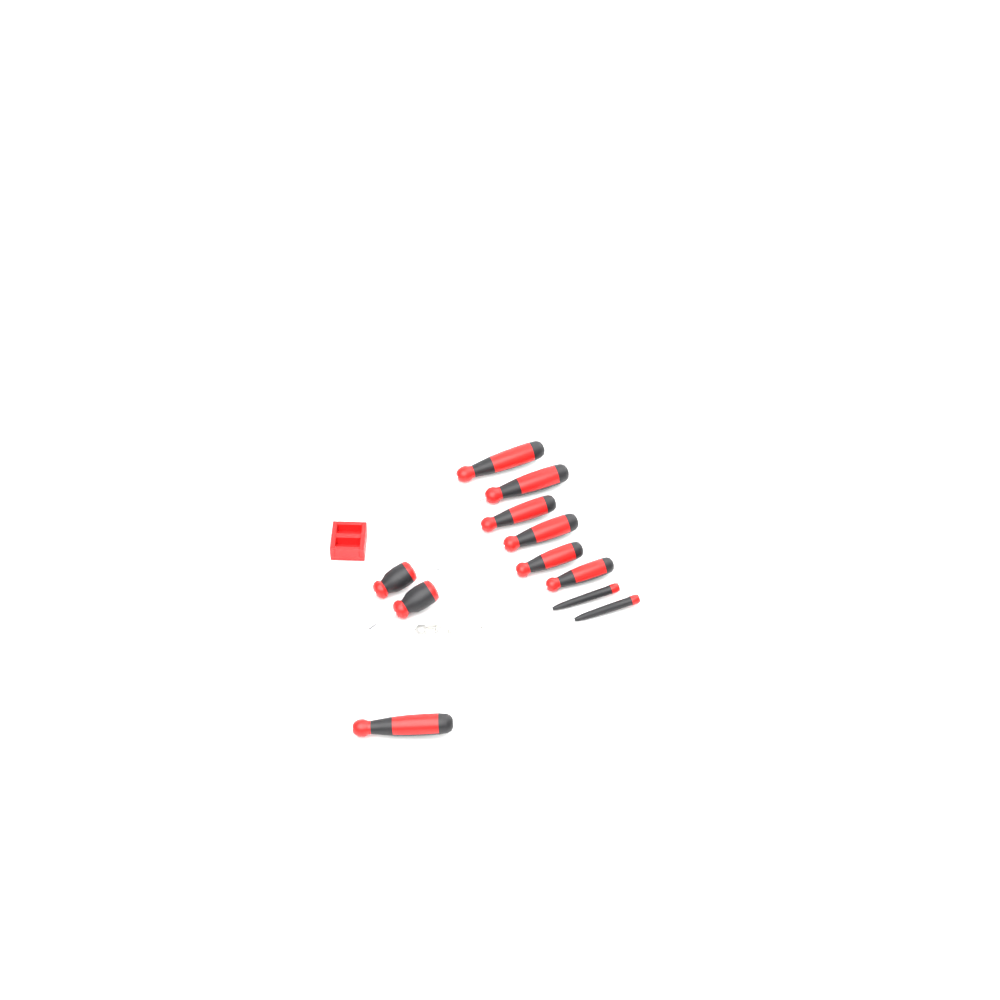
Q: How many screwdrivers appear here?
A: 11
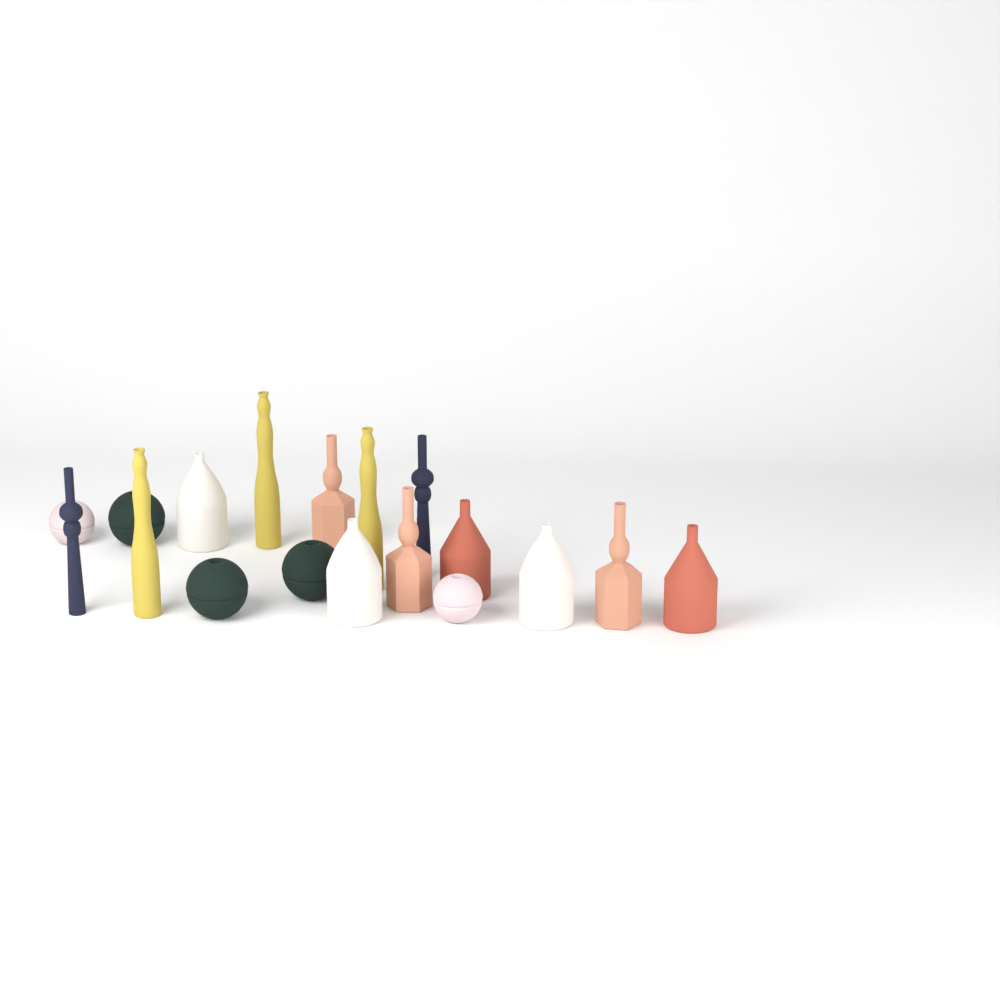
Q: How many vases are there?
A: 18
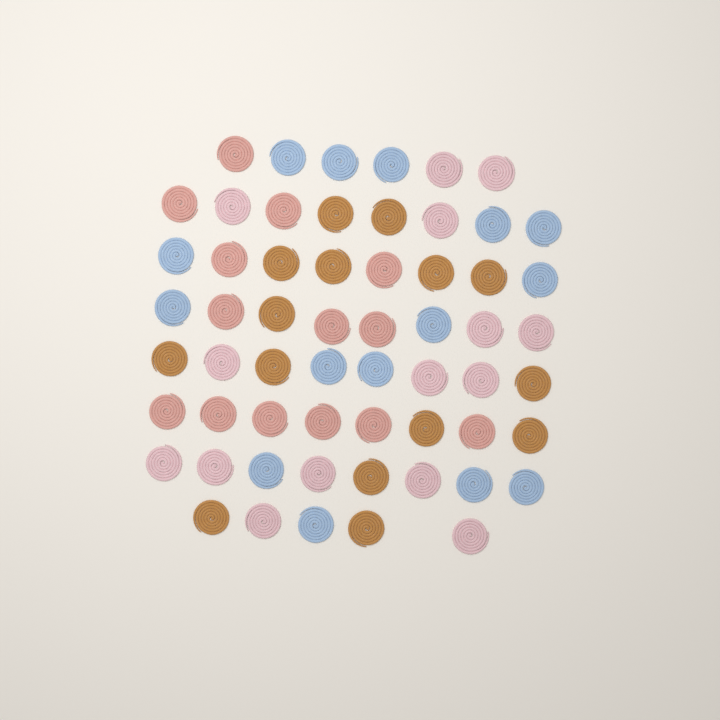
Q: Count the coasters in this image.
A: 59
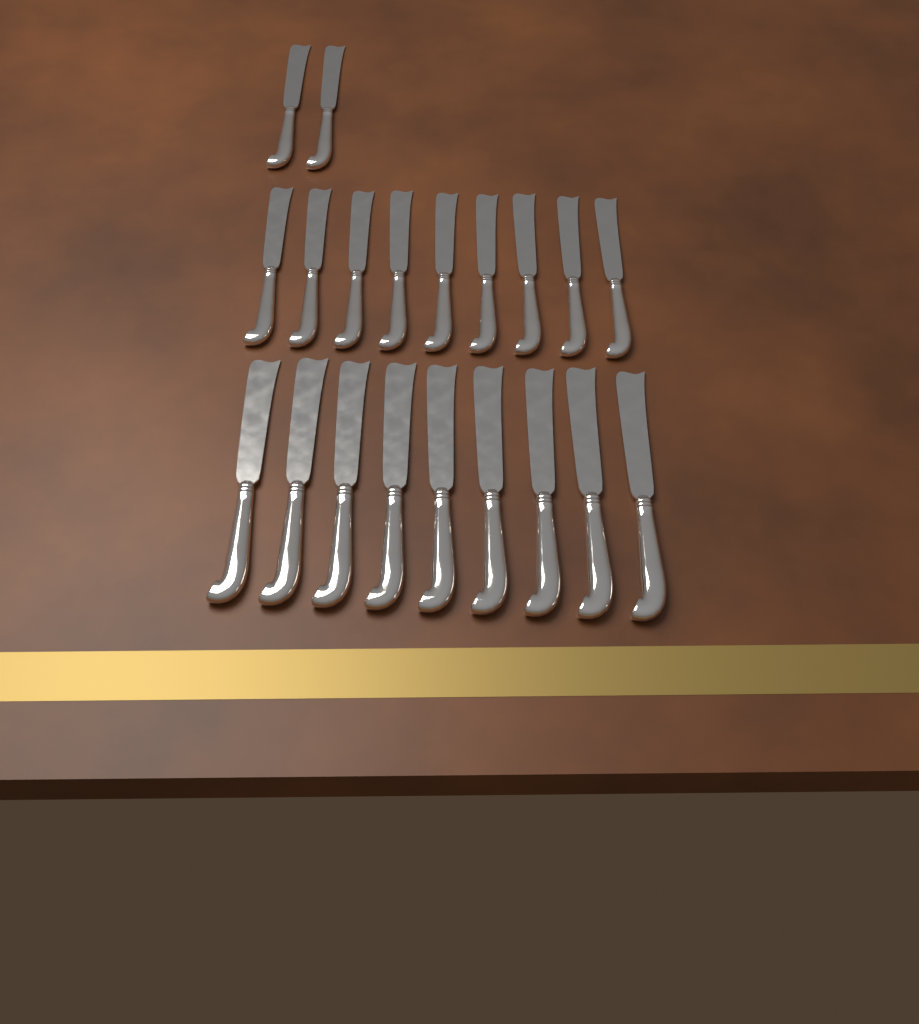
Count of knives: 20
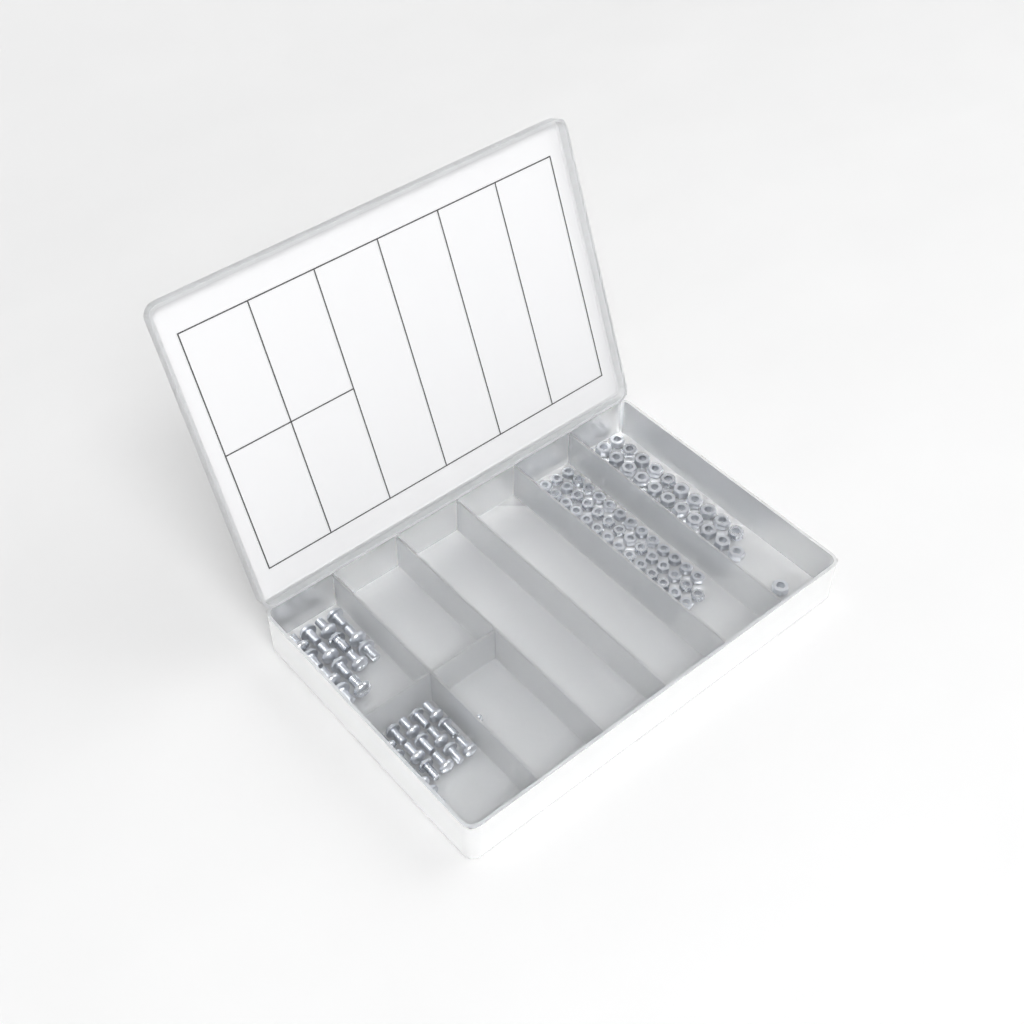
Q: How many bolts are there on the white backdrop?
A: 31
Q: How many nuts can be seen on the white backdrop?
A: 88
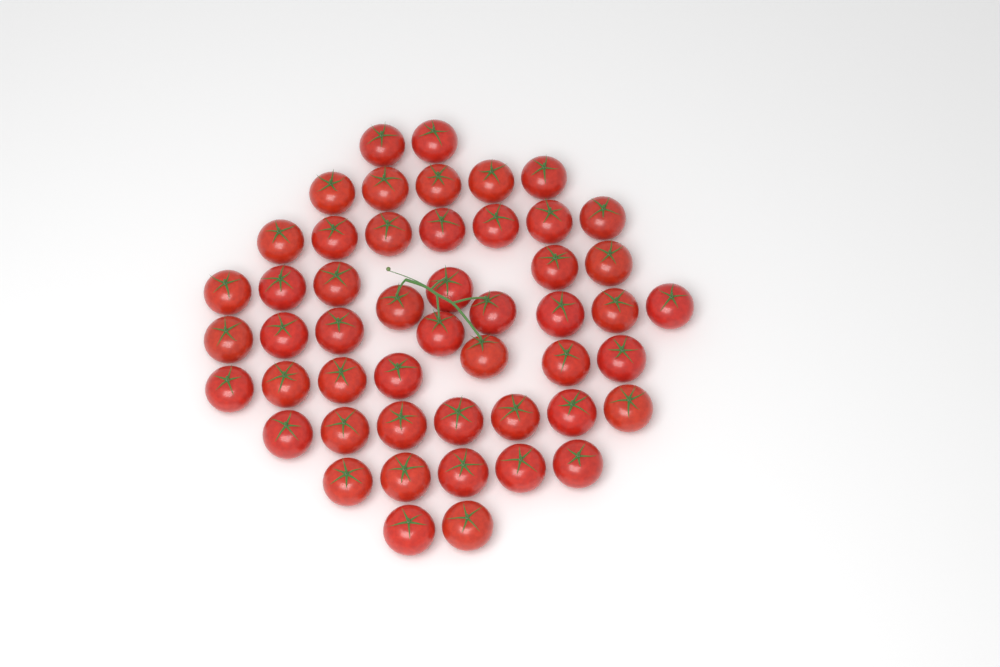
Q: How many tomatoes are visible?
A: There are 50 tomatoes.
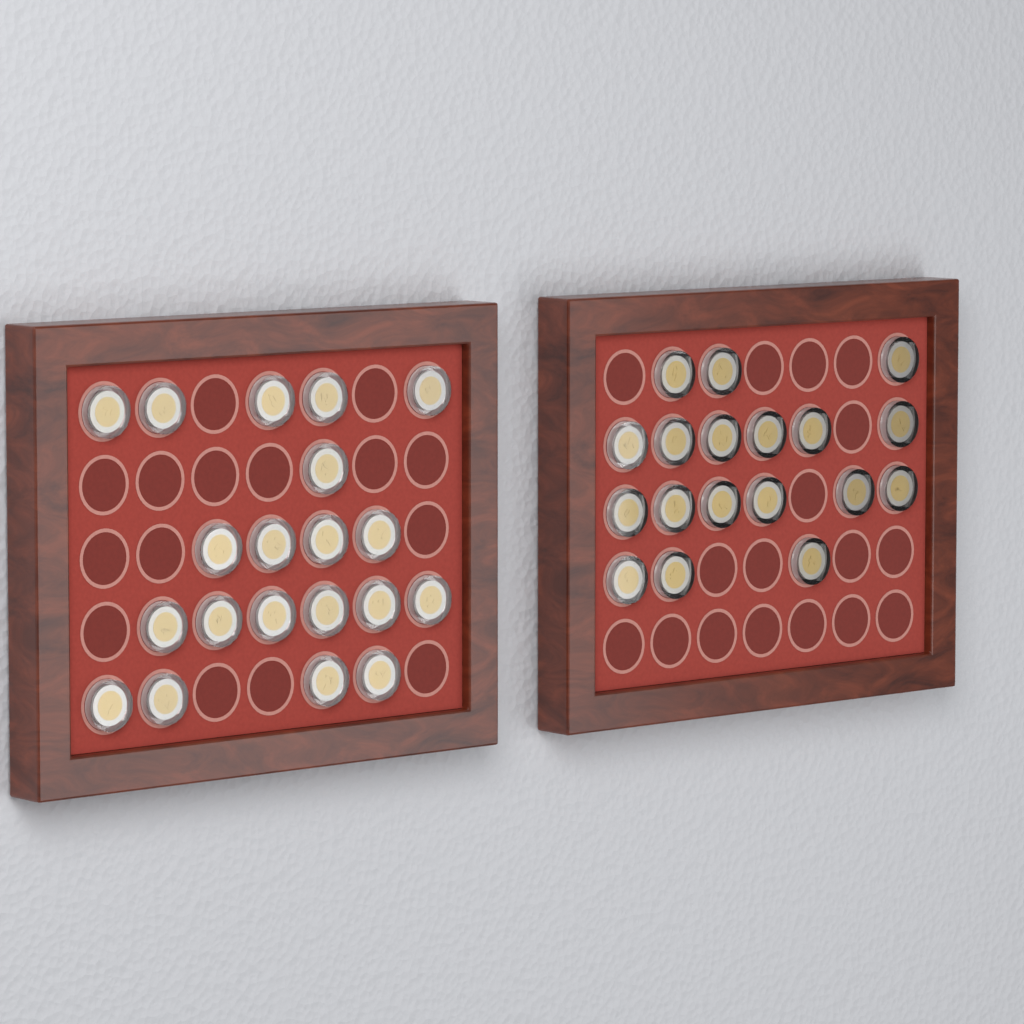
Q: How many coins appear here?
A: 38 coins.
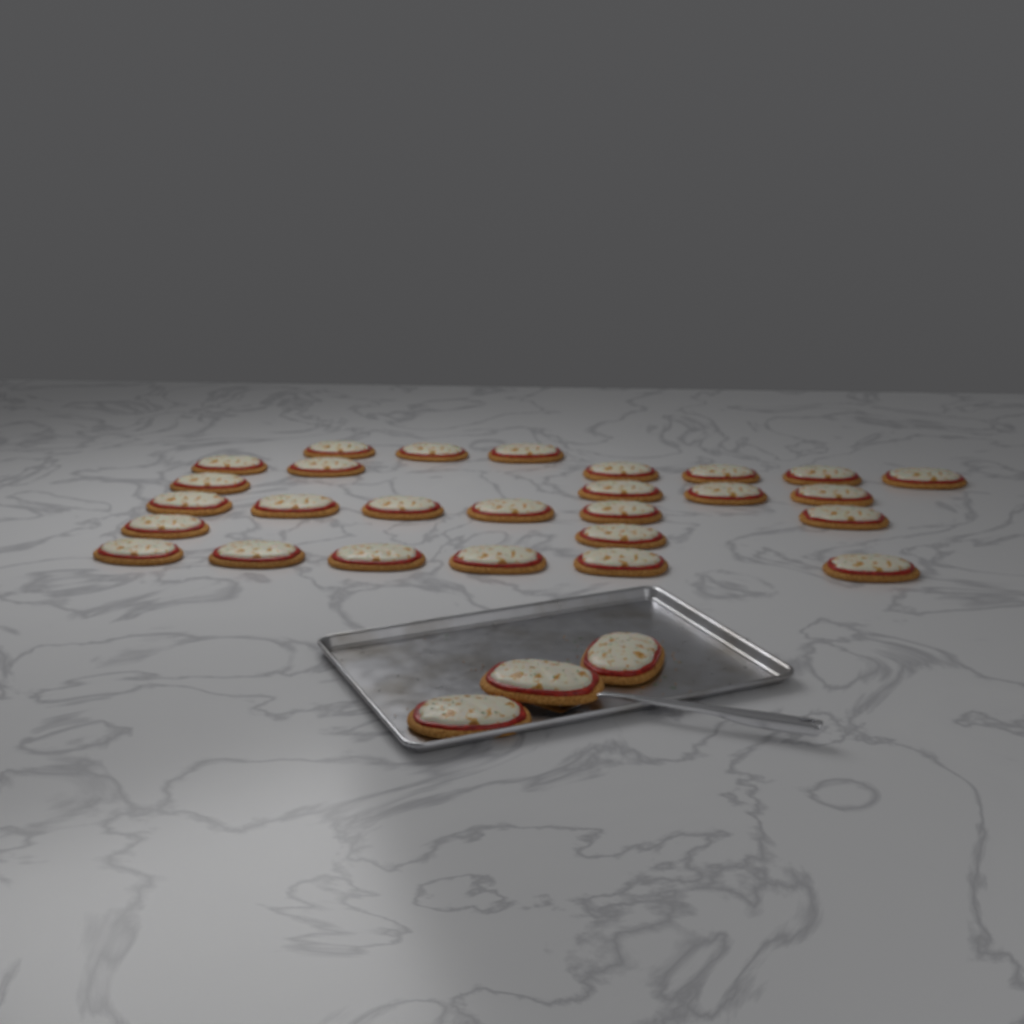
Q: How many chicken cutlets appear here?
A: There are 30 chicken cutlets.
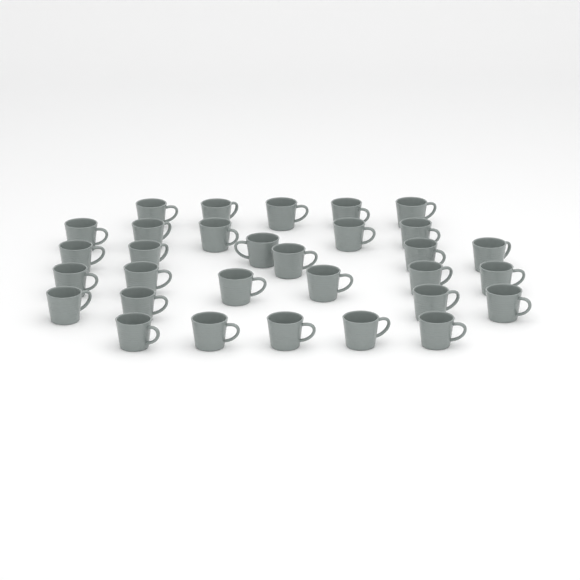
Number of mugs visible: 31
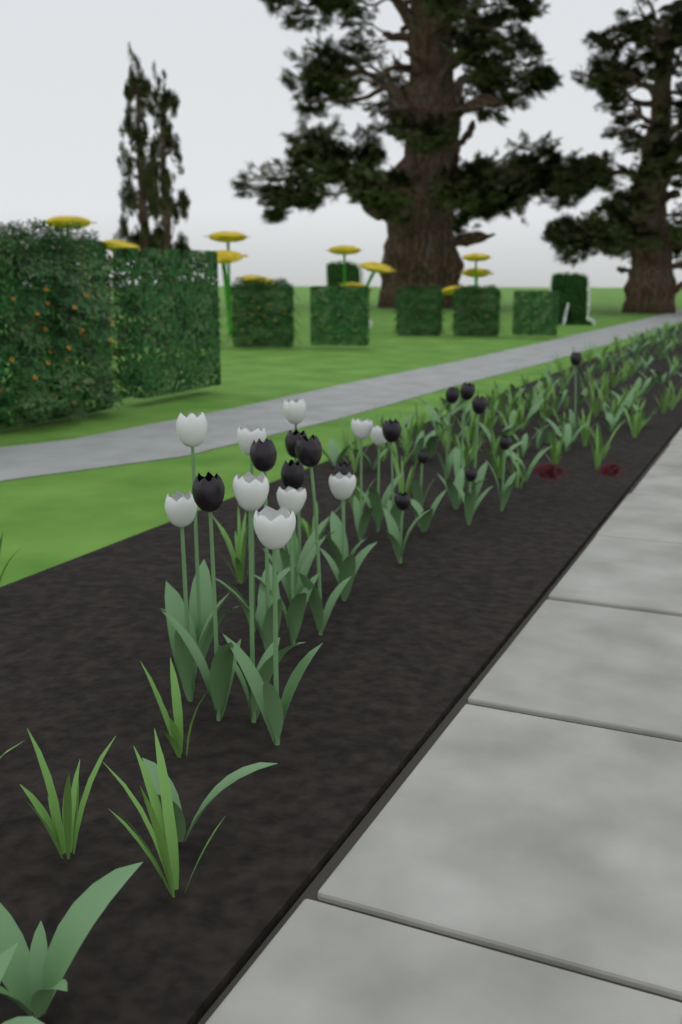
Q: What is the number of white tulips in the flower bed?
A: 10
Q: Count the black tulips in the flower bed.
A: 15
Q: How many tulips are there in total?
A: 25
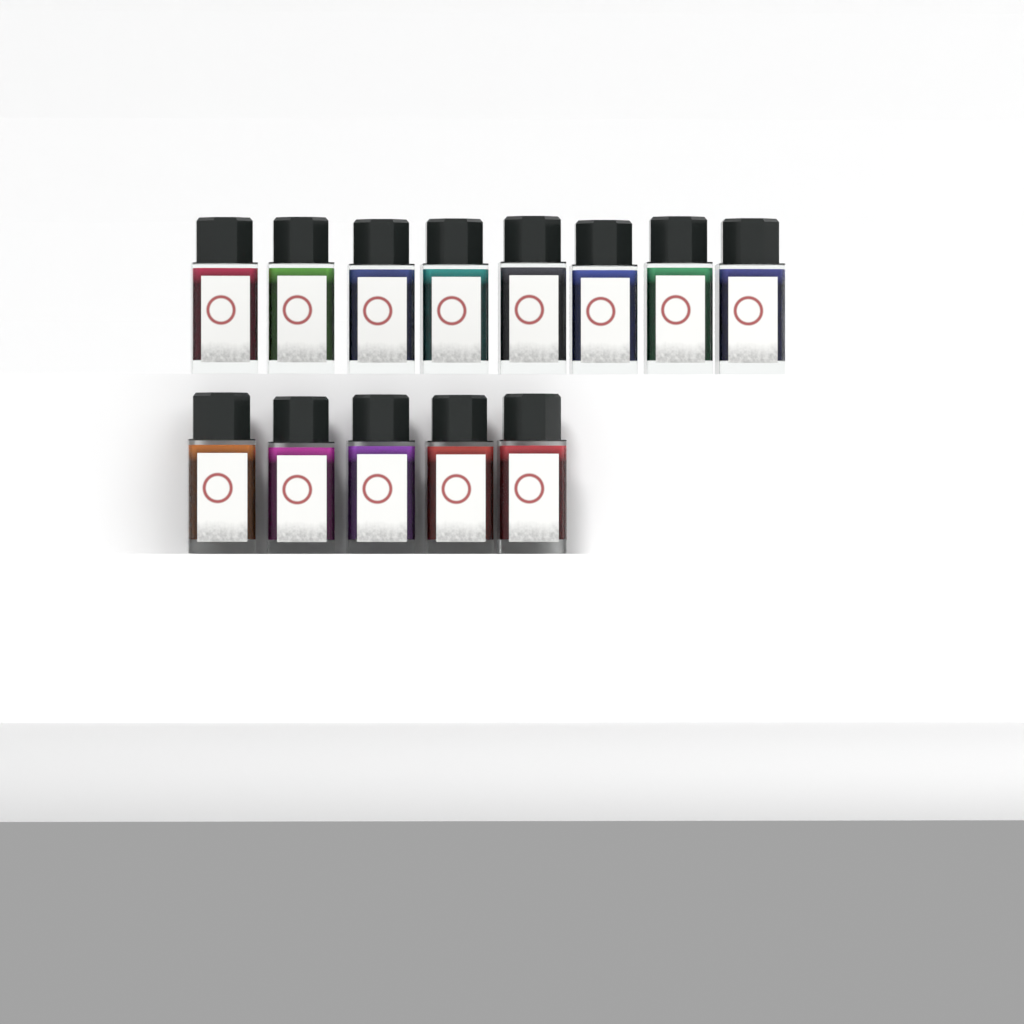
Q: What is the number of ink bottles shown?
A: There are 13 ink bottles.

++++++++

## What to work on
Write out all the records above without the pictures, swapping "backdrop" for "background" and keeping everything else the same.

## Task response
Q: How many screwdrivers appear here?
A: 11
Q: How many vases are there?
A: 18
Q: Count the coasters in this image.
A: 59
Count of knives: 20
Q: How many bolts are there on the white background?
A: 31
Q: How many nuts can be seen on the white background?
A: 88
Q: How many tomatoes are visible?
A: There are 50 tomatoes.
Q: How many coins appear here?
A: 38 coins.
Q: How many chicken cutlets appear here?
A: There are 30 chicken cutlets.
Number of mugs visible: 31
Q: What is the number of white tulips in the flower bed?
A: 10
Q: Count the black tulips in the flower bed.
A: 15
Q: How many tulips are there in total?
A: 25
Q: What is the number of ink bottles shown?
A: There are 13 ink bottles.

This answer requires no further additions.